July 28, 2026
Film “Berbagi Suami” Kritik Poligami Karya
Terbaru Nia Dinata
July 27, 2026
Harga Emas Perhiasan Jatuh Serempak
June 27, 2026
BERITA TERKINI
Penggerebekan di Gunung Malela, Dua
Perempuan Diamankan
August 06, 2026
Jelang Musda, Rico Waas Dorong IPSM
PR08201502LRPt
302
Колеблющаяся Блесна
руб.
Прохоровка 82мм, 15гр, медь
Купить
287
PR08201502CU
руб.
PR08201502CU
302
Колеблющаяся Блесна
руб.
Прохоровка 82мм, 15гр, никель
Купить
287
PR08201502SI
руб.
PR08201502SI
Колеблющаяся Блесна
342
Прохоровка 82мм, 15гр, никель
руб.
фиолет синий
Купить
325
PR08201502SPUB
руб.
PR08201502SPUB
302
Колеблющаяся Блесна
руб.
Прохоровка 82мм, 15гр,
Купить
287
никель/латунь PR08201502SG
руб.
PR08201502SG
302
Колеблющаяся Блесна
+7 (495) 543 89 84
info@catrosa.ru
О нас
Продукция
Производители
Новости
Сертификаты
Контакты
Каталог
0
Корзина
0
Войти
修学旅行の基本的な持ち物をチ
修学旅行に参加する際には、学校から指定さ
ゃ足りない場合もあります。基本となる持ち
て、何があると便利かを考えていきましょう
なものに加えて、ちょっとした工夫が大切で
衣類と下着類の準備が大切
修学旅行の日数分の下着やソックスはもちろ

• • • • •

§ **DIRECTIONS FOR THIS TASK**: Nothing may be omitted; retype every record exactly.

§ **TASK OUTPUT**:
July 28, 2026
Film “Berbagi Suami” Kritik Poligami Karya
Terbaru Nia Dinata
July 27, 2026
Harga Emas Perhiasan Jatuh Serempak
June 27, 2026
BERITA TERKINI
Penggerebekan di Gunung Malela, Dua
Perempuan Diamankan
August 06, 2026
Jelang Musda, Rico Waas Dorong IPSM
PR08201502LRPt
302
Колеблющаяся Блесна
руб.
Прохоровка 82мм, 15гр, медь
Купить
287
PR08201502CU
руб.
PR08201502CU
302
Колеблющаяся Блесна
руб.
Прохоровка 82мм, 15гр, никель
Купить
287
PR08201502SI
руб.
PR08201502SI
Колеблющаяся Блесна
342
Прохоровка 82мм, 15гр, никель
руб.
фиолет синий
Купить
325
PR08201502SPUB
руб.
PR08201502SPUB
302
Колеблющаяся Блесна
руб.
Прохоровка 82мм, 15гр,
Купить
287
никель/латунь PR08201502SG
руб.
PR08201502SG
302
Колеблющаяся Блесна
+7 (495) 543 89 84
info@catrosa.ru
О нас
Продукция
Производители
Новости
Сертификаты
Контакты
Каталог
0
Корзина
0
Войти
修学旅行の基本的な持ち物をチ
修学旅行に参加する際には、学校から指定さ
ゃ足りない場合もあります。基本となる持ち
て、何があると便利かを考えていきましょう
なものに加えて、ちょっとした工夫が大切で
衣類と下着類の準備が大切
修学旅行の日数分の下着やソックスはもちろ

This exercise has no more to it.